PROBLEM DETAILS:
Leaving the images aside, transcribe all the data below exactly.

DATA TO USE:
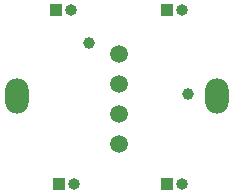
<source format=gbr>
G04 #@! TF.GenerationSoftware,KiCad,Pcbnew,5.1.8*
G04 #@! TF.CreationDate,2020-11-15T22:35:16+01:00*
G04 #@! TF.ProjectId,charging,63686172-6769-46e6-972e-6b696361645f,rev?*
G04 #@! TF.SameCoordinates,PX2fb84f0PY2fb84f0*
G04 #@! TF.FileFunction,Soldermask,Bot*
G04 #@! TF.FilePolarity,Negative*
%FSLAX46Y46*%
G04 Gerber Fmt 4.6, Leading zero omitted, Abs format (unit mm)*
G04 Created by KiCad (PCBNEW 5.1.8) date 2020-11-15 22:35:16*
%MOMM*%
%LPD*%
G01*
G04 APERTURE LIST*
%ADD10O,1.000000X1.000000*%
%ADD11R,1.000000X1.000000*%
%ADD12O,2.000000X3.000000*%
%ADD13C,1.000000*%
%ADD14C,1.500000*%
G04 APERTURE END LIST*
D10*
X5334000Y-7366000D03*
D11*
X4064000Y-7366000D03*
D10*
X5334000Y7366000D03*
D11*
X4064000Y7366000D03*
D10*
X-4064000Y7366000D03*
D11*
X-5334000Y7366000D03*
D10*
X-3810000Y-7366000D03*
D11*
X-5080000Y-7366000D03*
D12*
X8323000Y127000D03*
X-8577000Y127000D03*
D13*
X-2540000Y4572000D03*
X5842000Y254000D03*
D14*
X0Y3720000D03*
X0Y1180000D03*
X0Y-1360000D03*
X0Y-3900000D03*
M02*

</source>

EXERCISE ANSWER:
<source format=gbr>
G04 #@! TF.GenerationSoftware,KiCad,Pcbnew,5.1.8*
G04 #@! TF.CreationDate,2020-11-15T22:35:16+01:00*
G04 #@! TF.ProjectId,charging,63686172-6769-46e6-972e-6b696361645f,rev?*
G04 #@! TF.SameCoordinates,PX2fb84f0PY2fb84f0*
G04 #@! TF.FileFunction,Soldermask,Bot*
G04 #@! TF.FilePolarity,Negative*
%FSLAX46Y46*%
G04 Gerber Fmt 4.6, Leading zero omitted, Abs format (unit mm)*
G04 Created by KiCad (PCBNEW 5.1.8) date 2020-11-15 22:35:16*
%MOMM*%
%LPD*%
G01*
G04 APERTURE LIST*
%ADD10O,1.000000X1.000000*%
%ADD11R,1.000000X1.000000*%
%ADD12O,2.000000X3.000000*%
%ADD13C,1.000000*%
%ADD14C,1.500000*%
G04 APERTURE END LIST*
D10*
X5334000Y-7366000D03*
D11*
X4064000Y-7366000D03*
D10*
X5334000Y7366000D03*
D11*
X4064000Y7366000D03*
D10*
X-4064000Y7366000D03*
D11*
X-5334000Y7366000D03*
D10*
X-3810000Y-7366000D03*
D11*
X-5080000Y-7366000D03*
D12*
X8323000Y127000D03*
X-8577000Y127000D03*
D13*
X-2540000Y4572000D03*
X5842000Y254000D03*
D14*
X0Y3720000D03*
X0Y1180000D03*
X0Y-1360000D03*
X0Y-3900000D03*
M02*

</source>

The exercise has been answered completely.